The symbolic interactionist approach has also provided important studies of the interaction between patients and health-care professionals. Consciously or not, physicians “manage the situation” to display their authority and medical knowledge. Patients usually have to wait a long time for the physician to show up, and the physician is often in a white lab coat; the physician is also often addressed as “Doctor,” while patients are often called by their first name. Physicians typically use complex medical terms to describe a patient’s illness instead of the more simple terms used by laypeople and the patients themselves.

Management of the situation is perhaps especially important during a gynecological exam, as first discussed in Chapter 12 “Work and the Economy”. When the physician is a man, this situation is fraught with potential embarrassment and uneasiness because a man is examining and touching a woman’s genital area. Under these circumstances, the physician must act in a purely professional manner. He must indicate no personal interest in the woman’s body and must instead treat the exam no differently from any other type of exam. To further “desex” the situation and reduce any potential uneasiness, a female nurse is often present during the exam.

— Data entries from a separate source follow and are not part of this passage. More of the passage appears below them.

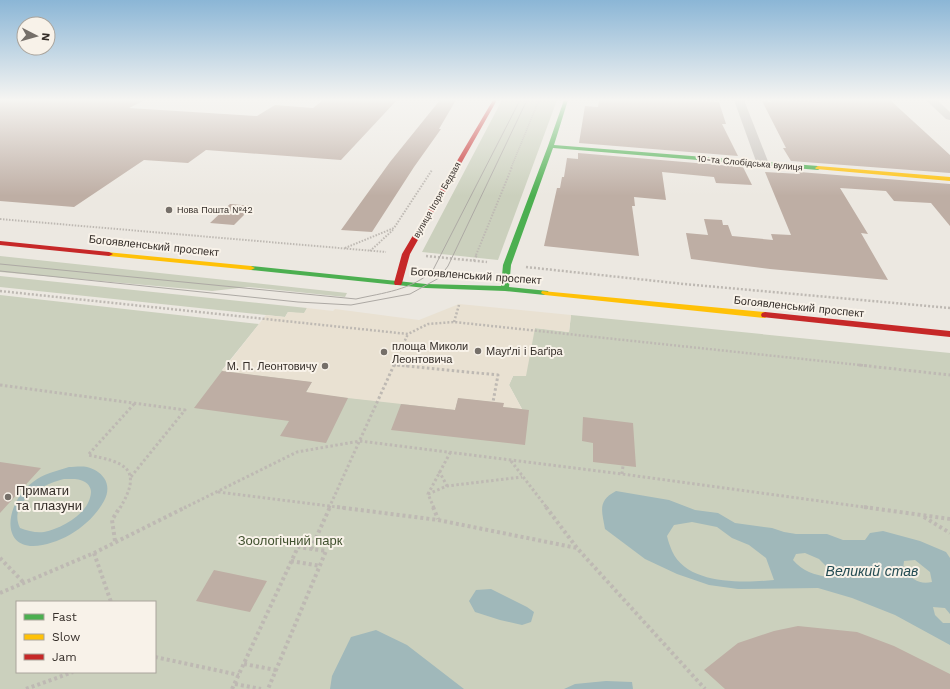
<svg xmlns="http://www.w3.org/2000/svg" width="950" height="689" font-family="'Work Sans',sans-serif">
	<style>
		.green { fill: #cbd0bd; fill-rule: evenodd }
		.plaza { fill: #e9e1d2 }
		.water { fill: #a0b8ba; fill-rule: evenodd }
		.building { fill: #beaea4 }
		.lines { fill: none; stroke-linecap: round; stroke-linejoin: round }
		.path-far4 { stroke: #beb9b3; stroke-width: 1.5; stroke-dasharray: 1 1; stroke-linecap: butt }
		.path-far3 { stroke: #beb9b3; stroke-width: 2; stroke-dasharray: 1.5 1.5; stroke-linecap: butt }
		.path-far2 { stroke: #beb9b3; stroke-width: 2.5; stroke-dasharray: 2 2; stroke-linecap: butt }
		.path-far1 { stroke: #beb9b3; stroke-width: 3; stroke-dasharray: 2.5 2.5; stroke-linecap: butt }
		.path { stroke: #beb9b3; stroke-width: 4; stroke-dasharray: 3 3; stroke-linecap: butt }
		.street { fill: #c5c0ba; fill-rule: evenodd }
		.fast { fill: #4caf50; fill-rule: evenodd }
		.slow { fill: #ffc107; fill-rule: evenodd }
		.jam { fill: #c62828; fill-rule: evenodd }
		.tram { stroke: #ada9a4; stroke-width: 1 }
		.poi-dot { fill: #756f69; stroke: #f8f2e9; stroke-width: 1.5 }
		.labels { text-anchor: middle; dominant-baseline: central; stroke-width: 4; stroke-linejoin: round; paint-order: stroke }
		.far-street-label { font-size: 9px; fill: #352e29; stroke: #f8f2e9 }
		.far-poi-label { font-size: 9px; fill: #352e29; stroke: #f8f2e9; text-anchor: start }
		.street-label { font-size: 11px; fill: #352e29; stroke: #f8f2e9 }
		.poi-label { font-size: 11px; fill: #352e29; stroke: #f8f2e9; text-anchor: start }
		.near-poi-label { font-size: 13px; fill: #352e29; stroke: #f8f2e9; text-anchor: start }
		.near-park-label { font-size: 13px; fill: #41512f; stroke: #f8f2e9 }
		.near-water-label { font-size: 14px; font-style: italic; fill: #234b52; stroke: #f8f2e9 }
	</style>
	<rect width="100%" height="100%" fill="#ece8e1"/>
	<path class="green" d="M502,100H557L498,260L422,252Z
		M0,256L347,293L345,297L248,287L212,291L0,272Z
		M0,276L307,308L304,314L288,312L285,317L0,287Z
		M0,295L259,324L222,370L312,382L306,393L455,409L458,398L504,403L522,409L509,385L535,328L569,332L571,315L950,353V689H0ZM17,602H155V672H17Z"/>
	<path class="plaza" d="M459,304L571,315L569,332L535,328L526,376H513L509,385L522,409L503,407V403L458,398L455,410L348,398L306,393L312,382L222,371L266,315L285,317L288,312L304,313L307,308L333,311L335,309L419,320Z"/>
	<path class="water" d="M69,467C74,467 81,466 87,467C94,469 100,472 104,478C109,485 108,494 104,501C91,525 61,545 33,546C0,546 6,502 33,482C43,474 56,471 69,467ZM64,479C71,479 79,478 85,482C89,484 91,489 91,492C90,513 63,528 44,532C36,533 28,531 20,528C7,501 44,484 64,479Z
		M616,491L669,500L695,510L718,513L735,523L772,528L784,532L796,534H827L843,540H865L870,533L883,531L920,541L946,552L950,558V614L945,608L933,607L935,615L943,623H950V645L895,615L852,598L818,588L738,589L709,585L677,574L645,559L605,529C602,511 597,501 616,491ZM692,522L717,527L732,538L749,545L766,558L774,580C743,583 687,585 672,551C670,546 668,541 667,536L674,525ZM805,553L819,559L830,570L828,577C815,575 802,571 793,560L796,554ZM915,560L930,572L932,582C919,585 913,579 903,570L904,561Z
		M491,589L527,607L534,612L531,622L522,625L500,620L475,612L469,601L476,590Z
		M376,630L407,645L464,689H330L332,676L351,637Z
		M606,681L632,682L633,689H564L575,684Z"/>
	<path class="building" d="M0,100H145L129,108L257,116L275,105L313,108L323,100H397L341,160L206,150L188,163L144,160L74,207L0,201Z
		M440,100H456L439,129H441L414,167L372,232L341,230L390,162Z
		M599,100H676L719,102L726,124H722L738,156L579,143L585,106L598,107Z
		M770,100L821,102L818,100H890L950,155V173L791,161L783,148H786L762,101L771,102Z
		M578,153L743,167L752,185L716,183L714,177L662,172L666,200L634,197L635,206H632L639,256L544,246L557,188H560L562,177H564L567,158L578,159Z
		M765,172L800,174L799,172L950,184V226L931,203L894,201L886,191L840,188L868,234L861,233L888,280L770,269L691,259L686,233L708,235L704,219L722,220L723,225H728L732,236L773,240L771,234L791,235Z
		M230,204L253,206L234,225L210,223Z
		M222,371L312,382L306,392L348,398L326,443L280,436L289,421L194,408Z
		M458,398L504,403L503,407L529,410L525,445L391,430L401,404L455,410Z
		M583,417L633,423L636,467L593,462V443L582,441Z
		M0,462L41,468L0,513Z
		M214,570L267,581L250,612L196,601Z
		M798,626L857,632L894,646L950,674V689H725L704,670L738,643L774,631Z"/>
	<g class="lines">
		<path class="path-far4" d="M511,168L539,100"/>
		<path class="path-far3" d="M0,219L386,252
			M345,248L394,228L432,170
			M370,251L393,230
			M476,255L512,167"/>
		<path class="path-far2" d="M426,256L487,262
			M474,261L477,254
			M526,267L684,284L950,308
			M0,291L408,334L428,324L454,322L869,366
			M454,322L459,305
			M394,365L407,366
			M393,366L408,334"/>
		<path class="path-far1" d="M397,365L498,375L493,402
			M859,365L950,375
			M0,385L185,410L130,478
			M511,461L547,508
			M439,471L447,486
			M622,474L623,466
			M218,492L345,508
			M428,494L447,486L522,477
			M120,508C144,468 124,462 88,455L135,403
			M184,508L297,452L360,441L622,474L871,508
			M329,508L394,365
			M434,508L428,494L450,453"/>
		<path class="path" d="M337,507L438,520L577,548
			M433,507L438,519
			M546,507L577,548L705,689
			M864,507L950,519
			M924,517L950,533
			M115,541L112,520L120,507
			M311,549L330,507
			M94,553L111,602
			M0,558L24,583
			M291,561L320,566
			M0,593L94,553L186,507
			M155,657L239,675
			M244,664L276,670
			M235,684L261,689
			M26,689L73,672
			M232,689L298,547L326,551L268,689"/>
		<path class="street" d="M734,100H744L769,164L767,167H759L757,164Z
			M926,100H937L950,112V120L946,119Z"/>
		<path class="fast" d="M564,100H568L554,145L818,166L821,168L818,170L553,148L511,265L509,287L548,291L549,293L545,295L505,291L426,288L251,270L247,268L251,266L426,284L501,286L503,265L548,146Z"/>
		<path class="slow" d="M818,166L950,177V181L816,169L815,168Z
			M106,252L251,266L255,268L251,270L109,256L105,254Z
			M542,291L765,312L769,315L765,318L545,295L541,293Z"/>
		<path class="jam" d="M493,100H497L410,254L402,283L401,285H395L394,283L402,254Z
			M0,241L109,252L113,254L109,256L0,245Z
			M765,312L950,331V337L762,317L761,315L762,313Z"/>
		<path class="tram" d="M0,264L356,299C382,293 413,290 433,270L520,100
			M0,271L298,302L351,305L410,294L439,278L448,266L527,100"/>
	</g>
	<linearGradient id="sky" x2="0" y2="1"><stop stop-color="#8bb6d6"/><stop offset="0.51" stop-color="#f6f5f2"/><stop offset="1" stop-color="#f6f5f2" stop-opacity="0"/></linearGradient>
	<rect width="950" height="196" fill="url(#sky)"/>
	<g class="poi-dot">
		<circle cx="169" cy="210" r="4"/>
		<circle cx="478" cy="351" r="4"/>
		<circle cx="384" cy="352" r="4"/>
		<circle cx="325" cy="366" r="4"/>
		<circle cx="8" cy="497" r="4"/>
	</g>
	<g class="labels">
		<g class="far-street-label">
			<text transform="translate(750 163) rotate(5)">10-та Слобідська вулиця</text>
			<text transform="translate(437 200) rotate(-60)">вулиця Ігоря Бедзая</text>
		</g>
		<g class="far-poi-label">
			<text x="177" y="210">Нова Пошта №42</text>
		</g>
		<g class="street-label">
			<text transform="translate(154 246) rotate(6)">Богоявленський проспект</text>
			<text transform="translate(476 276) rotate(4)">Богоявленський проспект</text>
			<text transform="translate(799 307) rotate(6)">Богоявленський проспект</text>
		</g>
		<g class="poi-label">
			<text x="392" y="346">площа Миколи<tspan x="392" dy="13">Леонтовича</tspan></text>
			<text x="486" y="351">Мауґлі і Баґіра</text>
			<text x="317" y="366" text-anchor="end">М. П. Леонтовичу</text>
		</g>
		<g class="near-poi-label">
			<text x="16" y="490">Примати<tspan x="16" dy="15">та плазуни</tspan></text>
		</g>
		<g class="near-park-label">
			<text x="290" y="540">Зоологічний парк</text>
		</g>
		<g class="near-water-label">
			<text x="872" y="571">Великий став</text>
		</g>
	</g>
	<rect x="16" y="601" width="140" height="72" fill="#f8f2e9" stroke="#aaa49c"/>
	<rect x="24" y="614" width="20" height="6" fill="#4caf50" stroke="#aaa49c"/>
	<text x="52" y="621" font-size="12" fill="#352e29">Fast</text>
	<rect x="24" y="634" width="20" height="6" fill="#ffc107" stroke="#aaa49c"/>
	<text x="52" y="641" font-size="12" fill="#352e29">Slow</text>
	<rect x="24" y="654" width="20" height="6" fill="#c62828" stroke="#aaa49c"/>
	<text x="52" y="661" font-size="12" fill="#352e29">Jam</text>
	<g transform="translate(36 36) rotate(96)"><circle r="19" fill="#f8f2e9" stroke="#aaa49c"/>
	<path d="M0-3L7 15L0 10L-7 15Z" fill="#756f69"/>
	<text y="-6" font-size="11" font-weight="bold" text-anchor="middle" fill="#352e29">N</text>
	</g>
</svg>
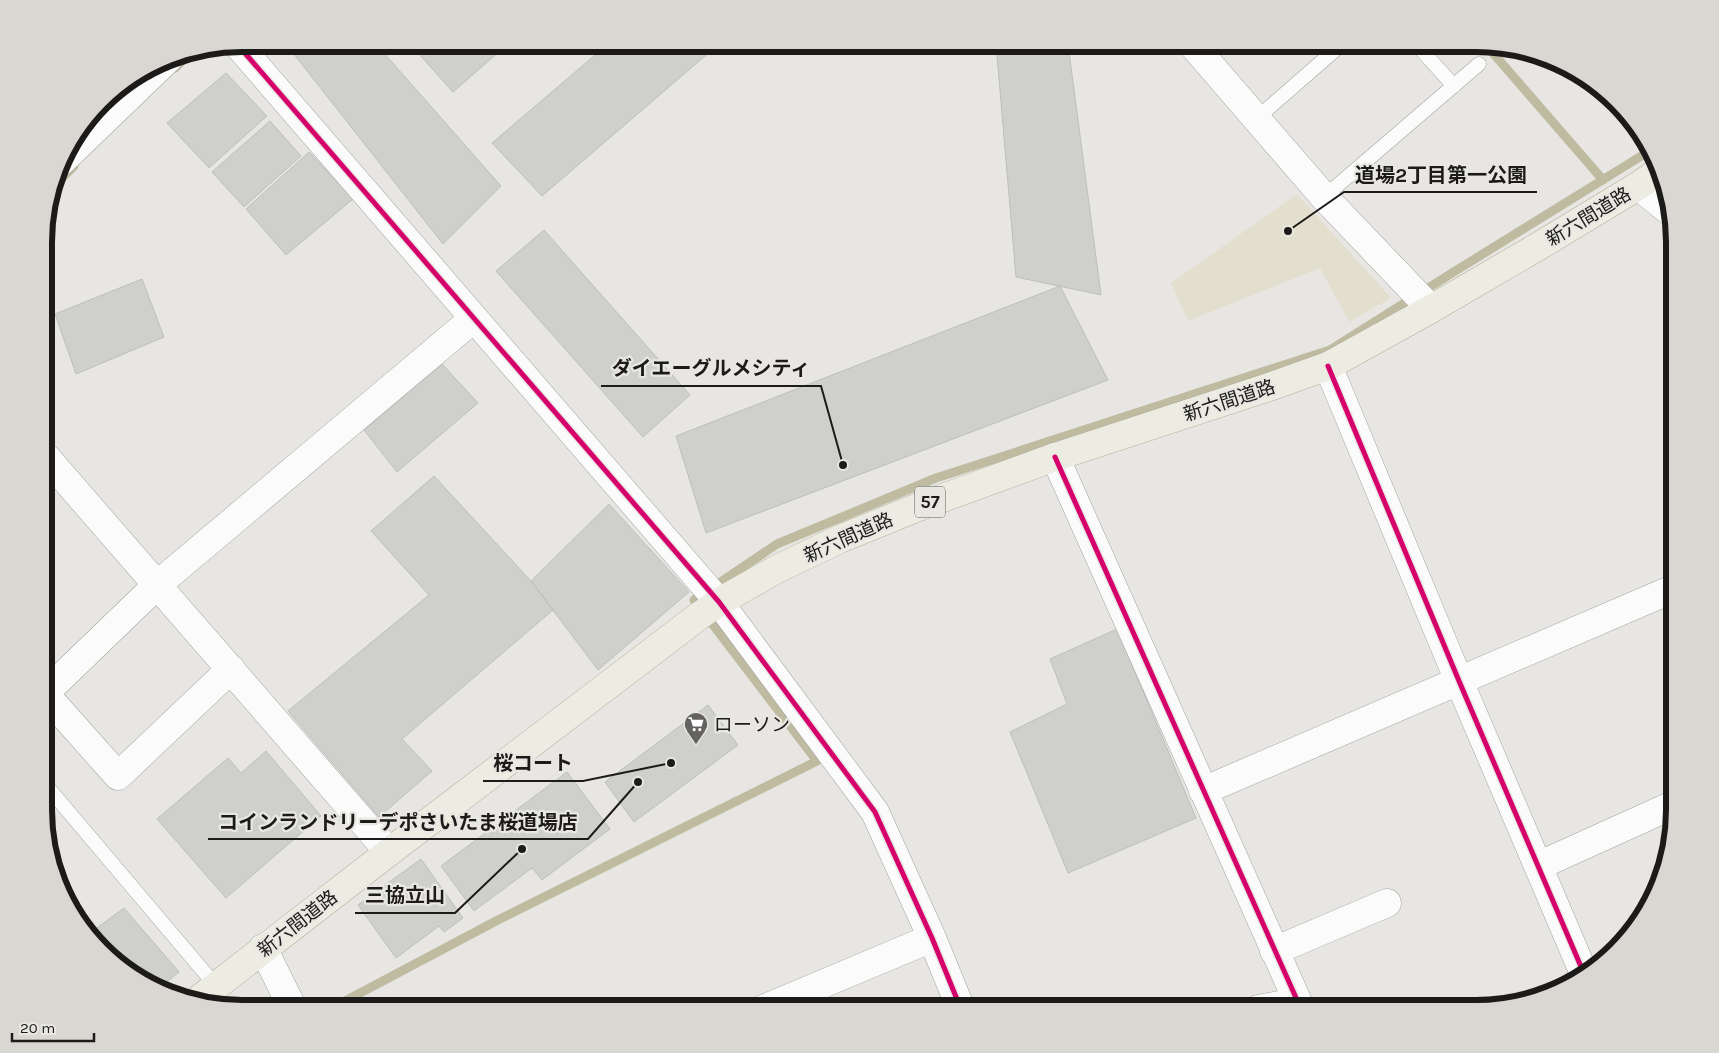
<svg xmlns="http://www.w3.org/2000/svg" width="1719" height="1053" font-family="Karla,'Noto Sans JP',sans-serif">
  <style>
    .green { fill: #e3dfce }
    .lines { fill: none; stroke-linecap: round; stroke-linejoin: round }
    .stream { stroke: #bebba1; stroke-width: 9 }
    .building { fill: #cfcfcc; stroke: #bebebb }
    .service-casing { stroke: #a4a3a2; stroke-width: 15 }
    .minor-casing { stroke: #a4a3a2; stroke-width: 29 }
    .tertiary-casing { stroke: #a4a3a2; stroke-width: 29 }
    .primary-casing { stroke: #b0ad9b; stroke-width: 29 }
    .service { stroke: #fbfbfb; stroke-width: 14 }
    .minor { stroke: #fbfbfb; stroke-width: 28 }
    .tertiary { stroke: #fbfbfb; stroke-width: 28 }
    .primary { stroke: #edece2; stroke-width: 28 }
    .cycleway-casing { stroke: #e8e7e2; stroke-width: 8 }
    .cycleway { stroke: #d6006c; stroke-width: 5 }
    .labels { text-anchor: middle; stroke-width: 4.5; stroke-linejoin: round; paint-order: stroke }
    .shield { fill: #e8e7e2; stroke: #595855; stroke-width: 1 }
    .shield-label { font-size: 18px; font-weight: bold; fill: #1c1b19 }
    .street-label { font-size: 19px; fill: #1c1b19; stroke: #e8e7e2 }
    .poi-label { font-size: 19px; fill: #1c1b19; stroke: #e8e7e2; text-anchor: start }
    .rim { fill: none; stroke: #1c1b19; stroke-width: 6 }
    .leader { fill: none; stroke: #1c1b19; stroke-width: 2 }
    .callout-dot { fill: #1c1b19; stroke: #e8e7e2; stroke-width: 2 }
    .callout-label { font-size: 20px; text-anchor: middle; font-weight: bold; fill: #1c1b19; stroke: #e8e7e2; stroke-width: 4.5; stroke-linejoin: round; paint-order: stroke }
  </style>
  <rect width="100%" height="100%" fill="#e7e6e3"/>
  <path class="green" d="M1297,194L1391,298L1349,322L1320,268L1188,321L1171,283Z"/>
  <g class="lines">
    <path class="stream" d="M1486,45L1603,180
      M175,68L189,54
      M55,185L74,166
      M330,1009L496,921L817,761L694,600L777,544L936,478L1330,350L1452,273L1651,150"/>
  </g>
  <path class="building" d="M286,44H376L501,186L443,244Z
    M410,44H508L453,92Z
    M608,44H719L542,196L492,143Z
    M996,44H1068L1101,295L1016,277Z
    M226,73L267,116L209,168L167,123Z
    M270,121L301,156L244,207L212,172Z
    M309,152L353,199L286,255L246,209Z
    M544,230L690,395L643,437L496,271Z
    M142,279L164,337L76,374L55,314Z
    M1060,286L1108,380L706,533L676,436Z
    M442,364L478,403L397,472L364,430Z
    M434,476L531,581L553,610L402,739L432,771L379,817L288,711L429,595L371,531Z
    M609,504L689,592L598,670L531,581Z
    M1117,629L1196,818L1068,873L1010,732L1067,704L1050,659Z
    M708,705L738,745L634,822L605,782Z
    M266,751L321,816L226,898L157,819L228,758L241,773Z
    M567,772L610,829L542,880L532,868L474,911L441,866Z
    M45,819L56,831L46,838L45,837Z
    M421,859L463,918L444,932L439,926L396,958L358,905Z
    M124,908L179,972L158,989L143,983L90,933Z"/>
  <g class="lines">
    <g class="service-casing">
      <path id="service" d="M1416,44L1454,86
        M1256,119L1342,44
        M1324,197L1479,64
        M45,784L216,986"/>
    </g>
    <g class="minor-casing">
      <path id="minor" d="M1192,44L1324,197L1431,309
        M238,45L719,602L875,812L932,938L961,1009
        M62,161L169,58
        M1638,186L1672,213
        M1328,366L1459,681L1585,976
        M45,456L389,852
        M1055,457L1301,1009
        M45,693L157,585L473,319
        M45,694L118,776L231,669
        M1203,791L1675,588
        M1538,866L1675,804
        M1274,951L1387,903
        M763,1009L932,938
        M1258,1009L1297,1002"/>
    </g>
    <g class="tertiary-casing">
      <path id="tertiary" d="M263,948L293,1009"/>
    </g>
    <g class="primary-casing">
      <path id="primary" d="M194,1003L389,852L699,616L719,602L777,569L842,538L921,506L1055,457L1269,387L1328,366L1431,309L1539,246L1638,186L1661,170"/>
    </g>
    <use href="#service" class="service"/>
    <use href="#minor" class="minor"/>
    <use href="#tertiary" class="tertiary"/>
    <use href="#primary" class="primary"/>
    <g class="cycleway-casing">
      <path id="cycleway" d="M238,45L719,602L875,812L932,938L961,1009
        M1328,366L1459,681L1585,976
        M1055,457L1301,1009"/>
    </g>
    <use href="#cycleway" class="cycleway"/>
  </g>
  <defs>
    <g id="supermarket-pin" transform="scale(1.25)"><path d="M0 17L-7.5 6A9.5 9.5 0 1 1 7.5 6Z" fill="#636260" stroke="#e8e7e2"/><path d="M-6-5.5h2.5l.6 2H6L4.5 2H-2.5L-4.4-4H-6ZM-1.5 3.2a1.3 1.3 0 1 0 .1 0ZM3 3.2a1.3 1.3 0 1 0 .1 0Z" fill="#fff"/></g>
  </defs>
  <g fill-rule="evenodd">
    <use href="#supermarket-pin" x="696" y="724"/>
  </g>
  <g class="labels">
    <rect class="shield" x="915" y="486.5" width="30" height="31" rx="4"/>
    <g class="shield-label">
      <text x="930" y="508">57</text>
    </g>
    <g class="street-label">
      <text transform="translate(1588 216) rotate(-31)" y="7">新六間道路</text>
      <text transform="translate(1229 400) rotate(-18)" y="7">新六間道路</text>
      <text transform="translate(848 537) rotate(-24)" y="7">新六間道路</text>
      <text transform="translate(297 923) rotate(-38)" y="7">新六間道路</text>
    </g>
    <g class="poi-label">
      <text x="714" y="731">ローソン</text>
    </g>
  </g>
  <path d="M0 0H1719V1053H0ZM242 52H1476A190 190 0 0 1 1666 242V810A190 190 0 0 1 1476 1000H242A190 190 0 0 1 52 810V242A190 190 0 0 1 242 52Z" fill="#d8d7d2" fill-rule="evenodd"/>
  <path class="rim" d="M242 52H1476A190 190 0 0 1 1666 242V810A190 190 0 0 1 1476 1000H242A190 190 0 0 1 52 810V242A190 190 0 0 1 242 52Z"/>
  <path class="leader" d="M1288 231L1344 192H1537M843 465L821 386H601M671 763L583 781H483M638 782L588 839H208M522 849L455 913H355"/>
  <g class="callout-dot">
    <circle cx="1288" cy="231" r="5"/>
    <circle cx="843" cy="465" r="5"/>
    <circle cx="671" cy="763" r="5"/>
    <circle cx="638" cy="782" r="5"/>
    <circle cx="522" cy="849" r="5"/>
  </g>
  <g class="callout-label">
    <text x="1441" y="182">道場2丁目第一公園</text>
    <text x="711" y="375">ダイエーグルメシティ</text>
    <text x="533" y="770">桜コート</text>
    <text x="398" y="829">コインランドリーデポさいたま桜道場店</text>
    <text x="405" y="902">三協立山</text>
  </g>
  <path d="M12 1033v8h82v-8" fill="none" stroke="#1c1b19" stroke-width="2.5"/>
  <text x="20" y="1033" font-size="15" fill="#1c1b19" stroke="#e8e7e2" stroke-width="4" paint-order="stroke">20 m</text>
</svg>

Critics fault the symbolic interactionist approach for implying that no illnesses have objective reality. Many serious health conditions do exist and put people at risk for their health regardless of what they or their society thinks. Critics also say the approach neglects the effects of social inequality for health and illness. Despite these possible faults, the symbolic interactionist approach reminds us that health and illness do have a subjective as well as an objective reality.

Key Takeaways

  • A sociological understanding emphasizes the influence of people’s social backgrounds on the quality of their health and health care. A society’s culture and social structure also affect health and health care.
  • The functionalist approach emphasizes that good health and effective health care are essential for a society’s ability to function, and it views the physician-patient relationship as hierarchical.
  • The conflict approach emphasizes inequality in the quality of health and in the quality of health care.
  • The interactionist approach emphasizes that health and illness are social constructions; physical and mental conditions have little or no objective reality but instead are considered healthy or ill conditions only if they are defined as such by a society and its members.

For Your Review

  1. Which approach—functionalist, conflict, or symbolic interactionist—do you most favor regarding how you understand health and health care? Explain your answer.
  2. Think of the last time you visited a physician or another health-care professional. In what ways did this person come across as an authority figure possessing medical knowledge? In formulating your answer, think about the person’s clothing, body position and body language, and other aspects of nonverbal communication.

References

Buckser, A. (2009). Institutions, agency, and illness in the making of Tourette syndrome. Human Organization, 68(3), 293–306.

Conrad, P. (2008). The medicalization of society: On the transformation of human conditions into treatable disorders. Baltimore, MD: Johns Hopkins University Press.

Diamond, A. (2011). Acceptance of fat as the norm is a cause for concern. Nursing Standard, 25(38), 28–28.

Lorber, J., & Moore, L. J. (2002). Gender and the social construction of illness (2nd ed.). Lanham, MD: Rowman & Littlefield.

Musto, D. F. (Ed.). (2002). Drugs in America: A documentary history. New York, NY: New York University Press.

Parsons, T. (1951). The social system. New York, NY: Free Press.

Rao, A., & Seaton, M. (2010). The way of boys: Promoting the social and emotional development of young boys. New York, NY: Harper Paperbacks.

Weitz, R. (2013). The sociology of health, illness, and health care: A critical approach (6th ed.). Thousand Oaks, CA: Wadsworth.

Whitehead, K., & Kurz, T. (2008). Saints, sinners and standards of femininity: Discursive constructions of anorexia nervosa and obesity in women’s magazines. Journal of Gender Studies, 17, 345–358.